Research Themes

Analysis

Mathematical and statistical analyses form the backbone of theoretical and empirical science. The analysis of complex phenomena is a crucial component to modern scientific inquiry. Mathematical analysis includes the approximation and optimization of dynamical equations, and is crucial in describing and understanding the uncertainty and complexity of algorithms used to solve problems. Statistical analysis refers to the collection, study, interpretation, explanation, and presentation of data, and plays a central role in connecting theory with observation.

Analysis

Computation

If mathematics and statistics are the backbone of scientific research, than computation provides the muscle. Computational challenges are usually associated with the complexity of the problem. Indeed many algorithms are "good" in the sense that they will produce quality results and yet are impractical to use because they do not scale well in high-dimensional settings due to constraints in spatial and/or temporal complexity. This "curse of dimensionality" requires new algorithms that are usually weaker approximations than the original, but that are more readily computable. This interplay between uncertainty and complexity is a fundamental trade off in the theoretical and empirical sciences, and needs to be studied and understood by students.

Computation

Theory

Theory In theoretical science, the ultimate goal is for the mathematical descriptions of behavior to be commensurate with the corresponding physical accounts. This allows for analysis and computation to supplement physical observation, thus avoiding or reducing many of the practical and economical constraints of experiment. Moreover it also provides an opportunity for the theoretician to participate in the process of phenomenological and scientific discovery.

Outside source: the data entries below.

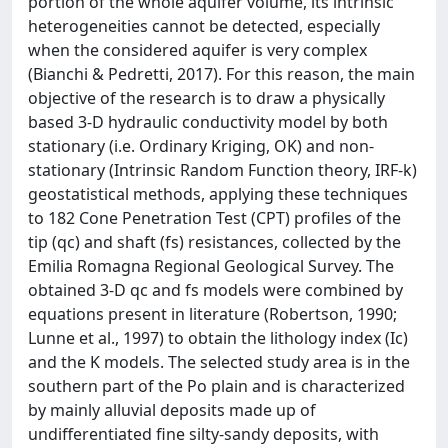
portion of the whole aquifer volume, its intrinsic
heterogeneities cannot be detected, especially
when the considered aquifer is very complex
(Bianchi & Pedretti, 2017). For this reason, the main
objective of the research is to draw a physically
based 3-D hydraulic conductivity model by both
stationary (i.e. Ordinary Kriging, OK) and non-
stationary (Intrinsic Random Function theory, IRF-k)
geostatistical methods, applying these techniques
to 182 Cone Penetration Test (CPT) profiles of the
tip (qc) and shaft (fs) resistances, collected by the
Emilia Romagna Regional Geological Survey. The
obtained 3-D qc and fs models were combined by
equations present in literature (Robertson, 1990;
Lunne et al., 1997) to obtain the lithology index (Ic)
and the K models. The selected study area is in the
southern part of the Po plain and is characterized
by mainly alluvial deposits made up of
undifferentiated fine silty-sandy deposits, with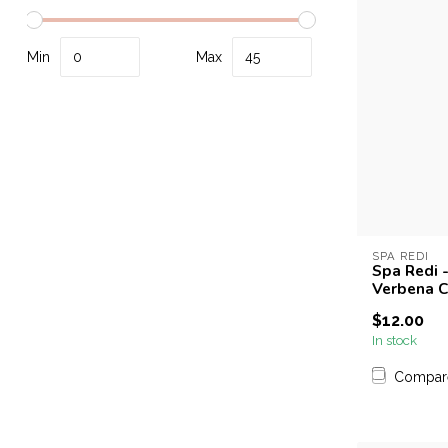
Min
Max
SPA REDI
Spa Redi -
Verbena C
$12.00
In stock
Compar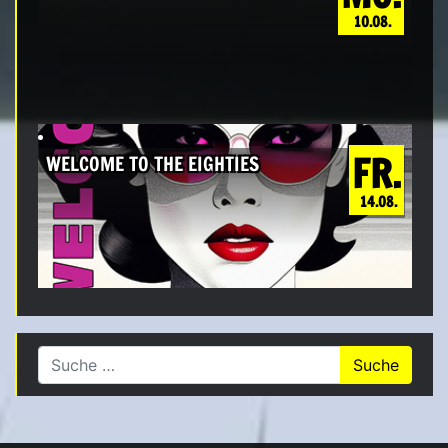
10.08.
FR.
WELCOME TO THE EIGHTIES
14.08.
Suche nach: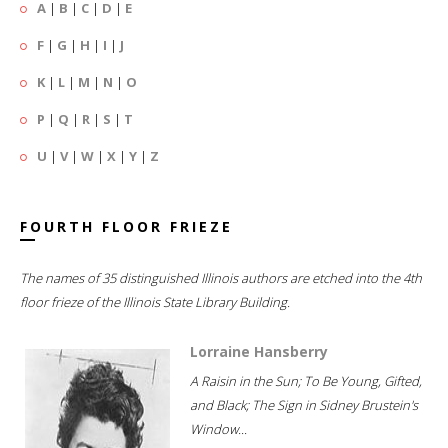
A
|
B
|
C
|
D
|
E
F
|
G
|
H
|
I
|
J
K
|
L
|
M
|
N
|
O
P
|
Q
|
R
|
S
|
T
U
|
V
|
W
|
X
|
Y
|
Z
FOURTH FLOOR FRIEZE
The names of 35 distinguished Illinois authors are etched into the 4th
floor frieze of the Illinois State Library Building.
Lorraine Hansberry
A Raisin in the Sun; To Be Young, Gifted,
and Black; The Sign in Sidney Brustein's
Window...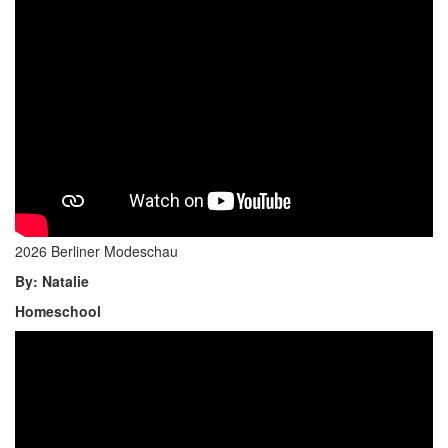
2026 Berliner Modeschau
By: Natalie
Homeschool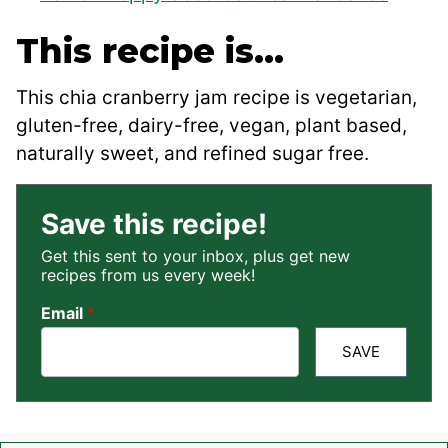
This recipe is…
This chia cranberry jam recipe is vegetarian,
gluten-free, dairy-free, vegan, plant based,
naturally sweet, and refined sugar free.
Save this recipe!
Get this sent to your inbox, plus get new
recipes from us every week!
Email
*
SAVE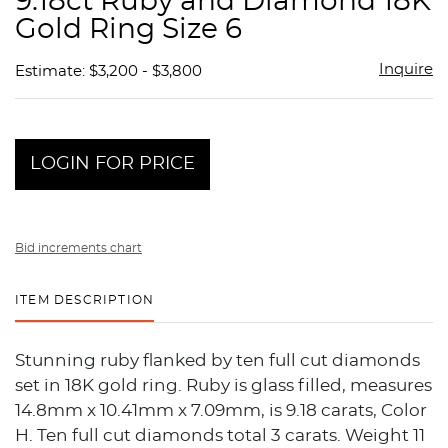
9.18ct Ruby and Diamond 18K
favor
Gold Ring Size 6
Inquire
Estimate: $3,200 - $3,800
LOGIN FOR PRICE
Bid increments chart
ITEM DESCRIPTION
Stunning ruby flanked by ten full cut diamonds
set in 18K gold ring. Ruby is glass filled, measures
14.8mm x 10.41mm x 7.09mm, is 9.18 carats, Color
H. Ten full cut diamonds total 3 carats. Weight 11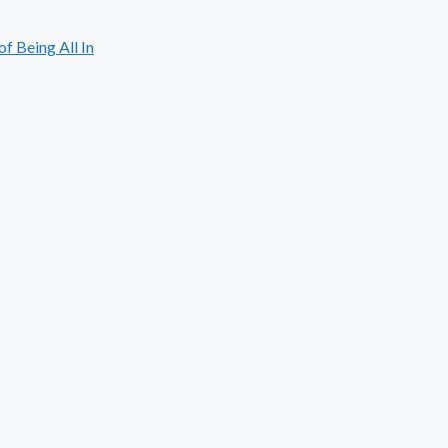
 Being All In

The scientific method represents a four-stage process of characterization, modeling, prediction, and validation. Characterization refers to the gathering and organization of data and information in the system. Then the problem is formulated and the variables defined. The next stage deals with describing observed phenomena in a functional form called a model. Sometimes one presents a set or class of models and then optimizes the choice of model by selecting the one that best represents the data. Once a specific model has been hypothesized, one can make predictions on the outputs of future inputs, as well as making decisions based on those predictions. Sometimes the decisions made feedback into the dynamics of the system itself, and so the effects of decisions made need to be carefully considered during the modeling stage. At the final stage, validation, one needs to check that the predictions correctly represent observation.